WHAT NEEDS TO BE DONE »
What you return must be an exact copy of the lines in the listing below between the line holding "X151100000Y-102787500D03*" and the line holding "X164200000Y-65950000D03*", inclusive, and nothing more.

DATA SHOWN »
= Beginning of Section =

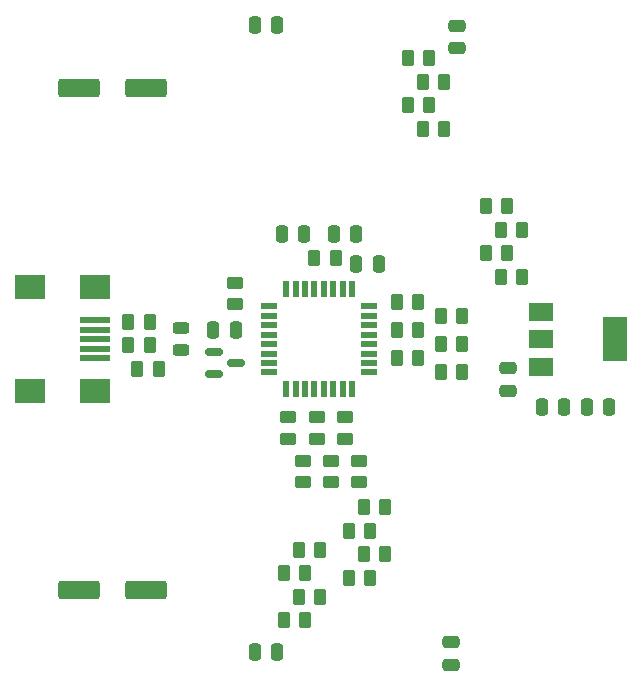
<source format=gtp>
%TF.GenerationSoftware,KiCad,Pcbnew,(6.0.5)*%
%TF.CreationDate,2024-04-12T21:31:27+02:00*%
%TF.ProjectId,TUSB2046-FS-HUB,54555342-3230-4343-962d-46532d485542,rev?*%
%TF.SameCoordinates,Original*%
%TF.FileFunction,Paste,Top*%
%TF.FilePolarity,Positive*%
%FSLAX46Y46*%
G04 Gerber Fmt 4.6, Leading zero omitted, Abs format (unit mm)*
G04 Created by KiCad (PCBNEW (6.0.5)) date 2024-04-12 21:31:27*
%MOMM*%
%LPD*%
G01*
G04 APERTURE LIST*
G04 Aperture macros list*
%AMRoundRect*
0 Rectangle with rounded corners*
0 $1 Rounding radius*
0 $2 $3 $4 $5 $6 $7 $8 $9 X,Y pos of 4 corners*
0 Add a 4 corners polygon primitive as box body*
4,1,4,$2,$3,$4,$5,$6,$7,$8,$9,$2,$3,0*
0 Add four circle primitives for the rounded corners*
1,1,$1+$1,$2,$3*
1,1,$1+$1,$4,$5*
1,1,$1+$1,$6,$7*
1,1,$1+$1,$8,$9*
0 Add four rect primitives between the rounded corners*
20,1,$1+$1,$2,$3,$4,$5,0*
20,1,$1+$1,$4,$5,$6,$7,0*
20,1,$1+$1,$6,$7,$8,$9,0*
20,1,$1+$1,$8,$9,$2,$3,0*%
G04 Aperture macros list end*
%ADD10RoundRect,0.250000X0.262500X0.450000X-0.262500X0.450000X-0.262500X-0.450000X0.262500X-0.450000X0*%
%ADD11RoundRect,0.250000X-0.262500X-0.450000X0.262500X-0.450000X0.262500X0.450000X-0.262500X0.450000X0*%
%ADD12RoundRect,0.250000X0.450000X-0.262500X0.450000X0.262500X-0.450000X0.262500X-0.450000X-0.262500X0*%
%ADD13RoundRect,0.150000X-0.587500X-0.150000X0.587500X-0.150000X0.587500X0.150000X-0.587500X0.150000X0*%
%ADD14RoundRect,0.250000X-0.475000X0.250000X-0.475000X-0.250000X0.475000X-0.250000X0.475000X0.250000X0*%
%ADD15RoundRect,0.250000X-0.250000X-0.475000X0.250000X-0.475000X0.250000X0.475000X-0.250000X0.475000X0*%
%ADD16R,2.000000X1.500000*%
%ADD17R,2.000000X3.800000*%
%ADD18RoundRect,0.250000X0.250000X0.475000X-0.250000X0.475000X-0.250000X-0.475000X0.250000X-0.475000X0*%
%ADD19RoundRect,0.250000X1.500000X0.550000X-1.500000X0.550000X-1.500000X-0.550000X1.500000X-0.550000X0*%
%ADD20RoundRect,0.250000X-0.450000X0.262500X-0.450000X-0.262500X0.450000X-0.262500X0.450000X0.262500X0*%
%ADD21RoundRect,0.243750X-0.456250X0.243750X-0.456250X-0.243750X0.456250X-0.243750X0.456250X0.243750X0*%
%ADD22R,1.475000X0.600000*%
%ADD23R,0.600000X1.475000*%
%ADD24R,2.500000X0.500000*%
%ADD25R,2.500000X2.000000*%
G04 APERTURE END LIST*
D10*
%TO.C,R27*%
X168412500Y-85200000D03*
X166587500Y-85200000D03*
%TD*%
D11*
%TO.C,R8*%
X159087500Y-89300000D03*
X160912500Y-89300000D03*
%TD*%
D12*
%TO.C,R12*%
X145400000Y-89512500D03*
X145400000Y-87687500D03*
%TD*%
D13*
%TO.C,U2*%
X143562500Y-93550000D03*
X143562500Y-95450000D03*
X145437500Y-94500000D03*
%TD*%
D11*
%TO.C,R1*%
X137087500Y-95000000D03*
X138912500Y-95000000D03*
%TD*%
D14*
%TO.C,C5*%
X168500000Y-94950000D03*
X168500000Y-96850000D03*
%TD*%
D15*
%TO.C,C3*%
X171350000Y-98200000D03*
X173250000Y-98200000D03*
%TD*%
D16*
%TO.C,U1*%
X171250000Y-90200000D03*
X171250000Y-92500000D03*
D17*
X177550000Y-92500000D03*
D16*
X171250000Y-94800000D03*
%TD*%
D14*
%TO.C,C11*%
X163700000Y-118150000D03*
X163700000Y-120050000D03*
%TD*%
D11*
%TO.C,R30*%
X161287500Y-74700000D03*
X163112500Y-74700000D03*
%TD*%
D10*
%TO.C,R15*%
X164612500Y-95300000D03*
X162787500Y-95300000D03*
%TD*%
D18*
%TO.C,C13*%
X155650000Y-83600000D03*
X153750000Y-83600000D03*
%TD*%
D11*
%TO.C,R11*%
X159087500Y-94100000D03*
X160912500Y-94100000D03*
%TD*%
%TO.C,R33*%
X149487500Y-116300000D03*
X151312500Y-116300000D03*
%TD*%
%TO.C,R3*%
X136337500Y-91000000D03*
X138162500Y-91000000D03*
%TD*%
D10*
%TO.C,R18*%
X161812500Y-68700000D03*
X159987500Y-68700000D03*
%TD*%
D11*
%TO.C,R2*%
X136337500Y-93000000D03*
X138162500Y-93000000D03*
%TD*%
D10*
%TO.C,R32*%
X156812500Y-112700000D03*
X154987500Y-112700000D03*
%TD*%
D11*
%TO.C,R10*%
X162787500Y-92900000D03*
X164612500Y-92900000D03*
%TD*%
D19*
%TO.C,C2*%
X137800000Y-71250000D03*
X132200000Y-71250000D03*
%TD*%
D20*
%TO.C,R5*%
X154700000Y-99087500D03*
X154700000Y-100912500D03*
%TD*%
D11*
%TO.C,R9*%
X162787500Y-90500000D03*
X164612500Y-90500000D03*
%TD*%
D21*
%TO.C,D1*%
X140800000Y-91562500D03*
X140800000Y-93437500D03*
%TD*%
D10*
%TO.C,R19*%
X163112500Y-70700000D03*
X161287500Y-70700000D03*
%TD*%
D15*
%TO.C,C9*%
X147050000Y-65900000D03*
X148950000Y-65900000D03*
%TD*%
%TO.C,C7*%
X155650000Y-86100000D03*
X157550000Y-86100000D03*
%TD*%
D20*
%TO.C,R6*%
X152300000Y-99087500D03*
X152300000Y-100912500D03*
%TD*%
D18*
%TO.C,C4*%
X177050000Y-98200000D03*
X175150000Y-98200000D03*
%TD*%
D15*
%TO.C,C12*%
X149350000Y-83600000D03*
X151250000Y-83600000D03*
%TD*%
D10*
%TO.C,R16*%
X160912500Y-91700000D03*
X159087500Y-91700000D03*
%TD*%
%TO.C,R28*%
X158112500Y-110700000D03*
X156287500Y-110700000D03*
%TD*%
D18*
%TO.C,C6*%
X145450000Y-91750000D03*
X143550000Y-91750000D03*
%TD*%
%TO.C,C8*%
X148950000Y-119000000D03*
X147050000Y-119000000D03*
%TD*%
D22*
%TO.C,IC1*%
X148262000Y-89700000D03*
X148262000Y-90500000D03*
X148262000Y-91300000D03*
X148262000Y-92100000D03*
X148262000Y-92900000D03*
X148262000Y-93700000D03*
X148262000Y-94500000D03*
X148262000Y-95300000D03*
D23*
X149700000Y-96738000D03*
X150500000Y-96738000D03*
X151300000Y-96738000D03*
X152100000Y-96738000D03*
X152900000Y-96738000D03*
X153700000Y-96738000D03*
X154500000Y-96738000D03*
X155300000Y-96738000D03*
D22*
X156738000Y-95300000D03*
X156738000Y-94500000D03*
X156738000Y-93700000D03*
X156738000Y-92900000D03*
X156738000Y-92100000D03*
X156738000Y-91300000D03*
X156738000Y-90500000D03*
X156738000Y-89700000D03*
D23*
X155300000Y-88262000D03*
X154500000Y-88262000D03*
X153700000Y-88262000D03*
X152900000Y-88262000D03*
X152100000Y-88262000D03*
X151300000Y-88262000D03*
X150500000Y-88262000D03*
X149700000Y-88262000D03*
%TD*%
D24*
%TO.C,J1*%
X133525000Y-90900000D03*
X133525000Y-91700000D03*
X133525000Y-92500000D03*
X133525000Y-93300000D03*
X133525000Y-94100000D03*
D25*
X128025000Y-88100000D03*
X128025000Y-96900000D03*
X133525000Y-88100000D03*
X133525000Y-96900000D03*
%TD*%
D10*
%TO.C,R31*%
X169712500Y-87200000D03*
X167887500Y-87200000D03*
%TD*%
D11*
%TO.C,R25*%
X167887500Y-83200000D03*
X169712500Y-83200000D03*
%TD*%
D20*
%TO.C,R7*%
X151100000Y-102787500D03*
X151100000Y-104612500D03*
%TD*%
D12*
%TO.C,R14*%
X153500000Y-104612500D03*
X153500000Y-102787500D03*
%TD*%
D11*
%TO.C,R29*%
X150787500Y-114300000D03*
X152612500Y-114300000D03*
%TD*%
%TO.C,R22*%
X150787500Y-110300000D03*
X152612500Y-110300000D03*
%TD*%
%TO.C,R26*%
X159987500Y-72700000D03*
X161812500Y-72700000D03*
%TD*%
D19*
%TO.C,C1*%
X137800000Y-113750000D03*
X132200000Y-113750000D03*
%TD*%
D14*
%TO.C,C10*%
X164200000Y-65950000D03*
X164200000Y-67850000D03*
%TD*%
D20*
%TO.C,R4*%
X155900000Y-102787500D03*
X155900000Y-104612500D03*
%TD*%
D12*
%TO.C,R13*%
X149900000Y-100912500D03*
X149900000Y-99087500D03*
%TD*%
D11*
%TO.C,R24*%
X166587500Y-81200000D03*
X168412500Y-81200000D03*
%TD*%
D10*
%TO.C,R17*%
X153912500Y-85600000D03*
X152087500Y-85600000D03*
%TD*%
%TO.C,R21*%
X156812500Y-108700000D03*
X154987500Y-108700000D03*
%TD*%
D11*
%TO.C,R23*%
X149487500Y-112300000D03*
X151312500Y-112300000D03*
%TD*%
D10*
%TO.C,R20*%
X158112500Y-106700000D03*
X156287500Y-106700000D03*
%TD*%
M02*

</source>
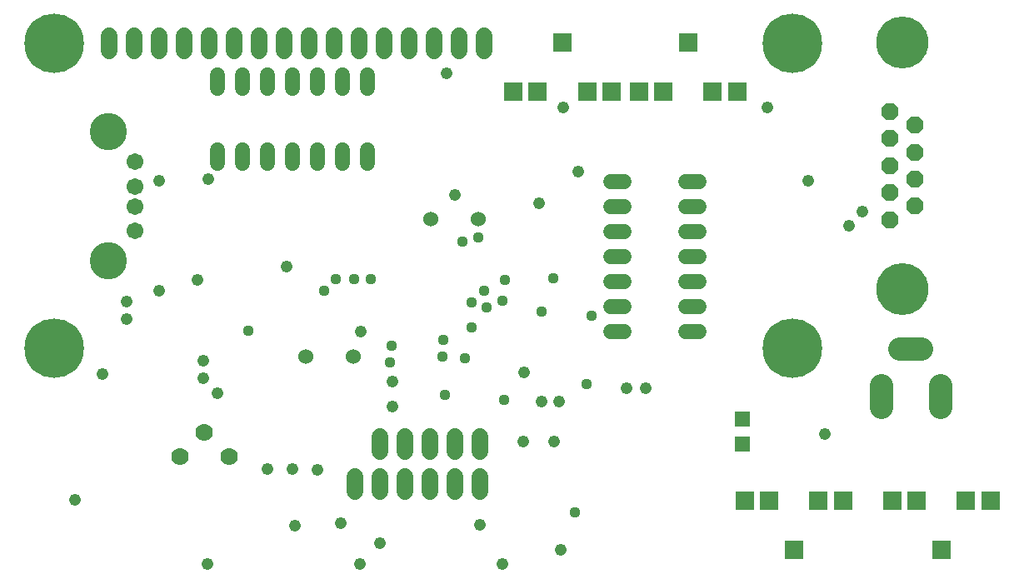
<source format=gbs>
G75*
%MOIN*%
%OFA0B0*%
%FSLAX24Y24*%
%IPPOS*%
%LPD*%
%AMOC8*
5,1,8,0,0,1.08239X$1,22.5*
%
%ADD10R,0.0595X0.0595*%
%ADD11C,0.0940*%
%ADD12C,0.0600*%
%ADD13C,0.0680*%
%ADD14R,0.0730X0.0730*%
%ADD15OC8,0.0680*%
%ADD16C,0.2080*%
%ADD17C,0.0674*%
%ADD18C,0.1486*%
%ADD19C,0.0600*%
%ADD20C,0.0700*%
%ADD21C,0.2380*%
%ADD22C,0.0476*%
%ADD23C,0.0437*%
D10*
X029943Y006141D03*
X029943Y007125D03*
D11*
X035506Y007616D02*
X035506Y008476D01*
X037868Y008476D02*
X037868Y007616D01*
X037117Y009936D02*
X036257Y009936D01*
D12*
X028203Y010633D02*
X027683Y010633D01*
X027683Y011633D02*
X028203Y011633D01*
X028203Y012633D02*
X027683Y012633D01*
X027683Y013633D02*
X028203Y013633D01*
X028203Y014633D02*
X027683Y014633D01*
X027683Y015633D02*
X028203Y015633D01*
X028203Y016633D02*
X027683Y016633D01*
X025203Y016633D02*
X024683Y016633D01*
X024683Y015633D02*
X025203Y015633D01*
X025203Y014633D02*
X024683Y014633D01*
X024683Y013633D02*
X025203Y013633D01*
X025203Y012633D02*
X024683Y012633D01*
X024683Y011633D02*
X025203Y011633D01*
X025203Y010633D02*
X024683Y010633D01*
X014943Y017373D02*
X014943Y017893D01*
X013943Y017893D02*
X013943Y017373D01*
X012943Y017373D02*
X012943Y017893D01*
X011943Y017893D02*
X011943Y017373D01*
X010943Y017373D02*
X010943Y017893D01*
X009943Y017893D02*
X009943Y017373D01*
X008943Y017373D02*
X008943Y017893D01*
X008943Y020373D02*
X008943Y020893D01*
X009943Y020893D02*
X009943Y020373D01*
X010943Y020373D02*
X010943Y020893D01*
X011943Y020893D02*
X011943Y020373D01*
X012943Y020373D02*
X012943Y020893D01*
X013943Y020893D02*
X013943Y020373D01*
X014943Y020373D02*
X014943Y020893D01*
D13*
X014596Y021880D02*
X014596Y022480D01*
X013596Y022480D02*
X013596Y021880D01*
X012596Y021880D02*
X012596Y022480D01*
X011596Y022480D02*
X011596Y021880D01*
X010596Y021880D02*
X010596Y022480D01*
X009596Y022480D02*
X009596Y021880D01*
X008596Y021880D02*
X008596Y022480D01*
X007596Y022480D02*
X007596Y021880D01*
X006596Y021880D02*
X006596Y022480D01*
X005596Y022480D02*
X005596Y021880D01*
X004596Y021880D02*
X004596Y022480D01*
X015596Y022480D02*
X015596Y021880D01*
X016596Y021880D02*
X016596Y022480D01*
X017596Y022480D02*
X017596Y021880D01*
X018596Y021880D02*
X018596Y022480D01*
X019596Y022480D02*
X019596Y021880D01*
X019443Y006433D02*
X019443Y005833D01*
X018443Y005833D02*
X018443Y006433D01*
X017443Y006433D02*
X017443Y005833D01*
X016443Y005833D02*
X016443Y006433D01*
X015443Y006433D02*
X015443Y005833D01*
X015462Y004834D02*
X015462Y004234D01*
X014462Y004234D02*
X014462Y004834D01*
X016462Y004834D02*
X016462Y004234D01*
X017462Y004234D02*
X017462Y004834D01*
X018462Y004834D02*
X018462Y004234D01*
X019462Y004234D02*
X019462Y004834D01*
D14*
X030033Y003865D03*
X031017Y003865D03*
X032986Y003865D03*
X033970Y003865D03*
X035935Y003865D03*
X036919Y003865D03*
X038887Y003865D03*
X039872Y003865D03*
X037903Y001897D03*
X032002Y001897D03*
X029742Y020239D03*
X028757Y020239D03*
X026789Y020239D03*
X025805Y020239D03*
X024714Y020251D03*
X023730Y020251D03*
X021761Y020251D03*
X020777Y020251D03*
X022746Y022219D03*
X027773Y022208D03*
D15*
X035860Y019442D03*
X036860Y018902D03*
X035860Y018362D03*
X036860Y017822D03*
X035860Y017282D03*
X036860Y016742D03*
X035860Y016202D03*
X036860Y015662D03*
X035860Y015122D03*
D16*
X036360Y012352D03*
X036360Y022212D03*
D17*
X005635Y017424D03*
X005635Y016440D03*
X005635Y015653D03*
X005635Y014668D03*
D18*
X004569Y013460D03*
X004569Y018633D03*
D19*
X017493Y015133D03*
X019393Y015133D03*
X014393Y009633D03*
X012493Y009633D03*
D20*
X008427Y006617D03*
X009411Y005633D03*
X007443Y005633D03*
D21*
X002411Y009975D03*
X002411Y022180D03*
X031939Y022180D03*
X031939Y009975D03*
D22*
X003242Y003912D03*
X008553Y001334D03*
X012057Y002869D03*
X013891Y002975D03*
X015462Y002180D03*
X014635Y001334D03*
X019458Y002889D03*
X020344Y001334D03*
X022675Y001901D03*
X022411Y006235D03*
X021171Y006235D03*
X021919Y007849D03*
X022608Y007830D03*
X021210Y008991D03*
X025305Y008361D03*
X026092Y008361D03*
X033257Y006550D03*
X034202Y014877D03*
X034734Y015448D03*
X032588Y016668D03*
X030935Y019621D03*
X023395Y017042D03*
X021820Y015763D03*
X018435Y016117D03*
X022765Y019601D03*
X018100Y020960D03*
X008584Y016727D03*
X006624Y016688D03*
X011702Y013243D03*
X008139Y012712D03*
X006624Y012286D03*
X005305Y011842D03*
X005324Y011137D03*
X008376Y009464D03*
X008395Y008775D03*
X008946Y008164D03*
X004360Y008932D03*
X010939Y005133D03*
X011935Y005133D03*
X012946Y005121D03*
X015943Y007633D03*
X015943Y008633D03*
X014675Y010645D03*
D23*
X015915Y010074D03*
X015856Y009405D03*
X017931Y009629D03*
X018848Y009582D03*
X017982Y010310D03*
X019124Y010802D03*
X019104Y011806D03*
X019722Y011609D03*
X020344Y011865D03*
X019608Y012279D03*
X020462Y012692D03*
X021899Y011452D03*
X023907Y011275D03*
X022391Y012771D03*
X019380Y014405D03*
X018750Y014247D03*
X015088Y012731D03*
X014419Y012751D03*
X013691Y012751D03*
X013218Y012259D03*
X010187Y010684D03*
X018033Y008109D03*
X020403Y007889D03*
X023710Y008538D03*
X023246Y003420D03*
M02*

</source>
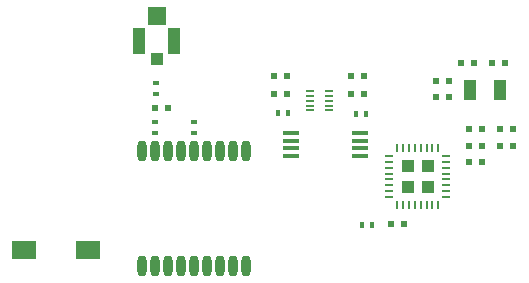
<source format=gbp>
G04 #@! TF.FileFunction,Paste,Bot*
%FSLAX46Y46*%
G04 Gerber Fmt 4.6, Leading zero omitted, Abs format (unit mm)*
G04 Created by KiCad (PCBNEW 4.0.5+dfsg1-4) date Tue Oct  2 15:16:33 2018*
%MOMM*%
%LPD*%
G01*
G04 APERTURE LIST*
%ADD10C,0.100000*%
%ADD11R,1.100000X2.250000*%
%ADD12R,1.050000X1.100000*%
%ADD13R,1.524000X1.524000*%
%ADD14R,1.450000X0.450000*%
%ADD15O,0.800000X1.800000*%
%ADD16R,0.600000X0.500000*%
%ADD17R,0.400000X0.600000*%
%ADD18R,2.000000X1.600000*%
%ADD19R,0.250000X0.700000*%
%ADD20R,0.700000X0.250000*%
%ADD21R,1.035000X1.035000*%
%ADD22R,1.000000X1.800000*%
%ADD23R,0.600000X0.400000*%
G04 APERTURE END LIST*
D10*
D11*
X143375000Y-107000000D03*
X140425000Y-107000000D03*
D12*
X141900000Y-108550000D03*
D13*
X141900000Y-104900000D03*
D14*
X153250000Y-116775000D03*
X153250000Y-116125000D03*
X153250000Y-115475000D03*
X153250000Y-114825000D03*
X159150000Y-114825000D03*
X159150000Y-115475000D03*
X159150000Y-116125000D03*
X159150000Y-116775000D03*
D15*
X140680000Y-116350000D03*
X141780000Y-116350000D03*
X142880000Y-116350000D03*
X143980000Y-116350000D03*
X145080000Y-116350000D03*
X146180000Y-116350000D03*
X147280000Y-116350000D03*
X148380000Y-116350000D03*
X149480000Y-116350000D03*
X149480000Y-126050000D03*
X148380000Y-126050000D03*
X147280000Y-126050000D03*
X146180000Y-126050000D03*
X145080000Y-126050000D03*
X143980000Y-126050000D03*
X142880000Y-126050000D03*
X141780000Y-126050000D03*
X140680000Y-126050000D03*
D16*
X165550000Y-111800000D03*
X166650000Y-111800000D03*
X162850000Y-122500000D03*
X161750000Y-122500000D03*
X170950000Y-115900000D03*
X172050000Y-115900000D03*
X170950000Y-114500000D03*
X172050000Y-114500000D03*
X168350000Y-114500000D03*
X169450000Y-114500000D03*
X168350000Y-115900000D03*
X169450000Y-115900000D03*
X168750000Y-108900000D03*
X167650000Y-108900000D03*
X171350000Y-108900000D03*
X170250000Y-108900000D03*
X152950000Y-111500000D03*
X151850000Y-111500000D03*
X159450000Y-111500000D03*
X158350000Y-111500000D03*
X159450000Y-110000000D03*
X158350000Y-110000000D03*
X152950000Y-110000000D03*
X151850000Y-110000000D03*
D17*
X160150000Y-122600000D03*
X159250000Y-122600000D03*
X159650000Y-113200000D03*
X158750000Y-113200000D03*
X152150000Y-113100000D03*
X153050000Y-113100000D03*
D18*
X136100000Y-124750000D03*
X130700000Y-124750000D03*
D19*
X165750000Y-120900000D03*
X165250000Y-120900000D03*
X164750000Y-120900000D03*
X164250000Y-120900000D03*
X163750000Y-120900000D03*
X163250000Y-120900000D03*
X162750000Y-120900000D03*
X162250000Y-120900000D03*
D20*
X161600000Y-120250000D03*
X161600000Y-119750000D03*
X161600000Y-119250000D03*
X161600000Y-118750000D03*
X161600000Y-118250000D03*
X161600000Y-117750000D03*
X161600000Y-117250000D03*
X161600000Y-116750000D03*
D19*
X162250000Y-116100000D03*
X162750000Y-116100000D03*
X163250000Y-116100000D03*
X163750000Y-116100000D03*
X164250000Y-116100000D03*
X164750000Y-116100000D03*
X165250000Y-116100000D03*
X165750000Y-116100000D03*
D20*
X166400000Y-116750000D03*
X166400000Y-117250000D03*
X166400000Y-117750000D03*
X166400000Y-118250000D03*
X166400000Y-118750000D03*
X166400000Y-119250000D03*
X166400000Y-119750000D03*
X166400000Y-120250000D03*
D21*
X163137500Y-117637500D03*
X164862500Y-117637500D03*
X163137500Y-119362500D03*
X164862500Y-119362500D03*
D20*
X154900000Y-112900000D03*
X154900000Y-112500000D03*
X154900000Y-112100000D03*
X154900000Y-111700000D03*
X154900000Y-111300000D03*
X156500000Y-111300000D03*
X156500000Y-111700000D03*
X156500000Y-112100000D03*
X156500000Y-112500000D03*
X156500000Y-112900000D03*
D22*
X170950000Y-111200000D03*
X168450000Y-111200000D03*
D16*
X165550000Y-110400000D03*
X166650000Y-110400000D03*
X168350000Y-117300000D03*
X169450000Y-117300000D03*
X142890000Y-112700000D03*
X141790000Y-112700000D03*
D23*
X145100000Y-113900000D03*
X145100000Y-114800000D03*
X141780000Y-113890000D03*
X141780000Y-114790000D03*
X141850000Y-110600000D03*
X141850000Y-111500000D03*
M02*

</source>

= End of Section =

RESPONSE »
X151100000Y-102787500D03*
X151100000Y-104612500D03*
%TD*%
D12*
%TO.C,R14*%
X153500000Y-104612500D03*
X153500000Y-102787500D03*
%TD*%
D11*
%TO.C,R29*%
X150787500Y-114300000D03*
X152612500Y-114300000D03*
%TD*%
%TO.C,R22*%
X150787500Y-110300000D03*
X152612500Y-110300000D03*
%TD*%
%TO.C,R26*%
X159987500Y-72700000D03*
X161812500Y-72700000D03*
%TD*%
D19*
%TO.C,C1*%
X137800000Y-113750000D03*
X132200000Y-113750000D03*
%TD*%
D14*
%TO.C,C10*%
X164200000Y-65950000D03*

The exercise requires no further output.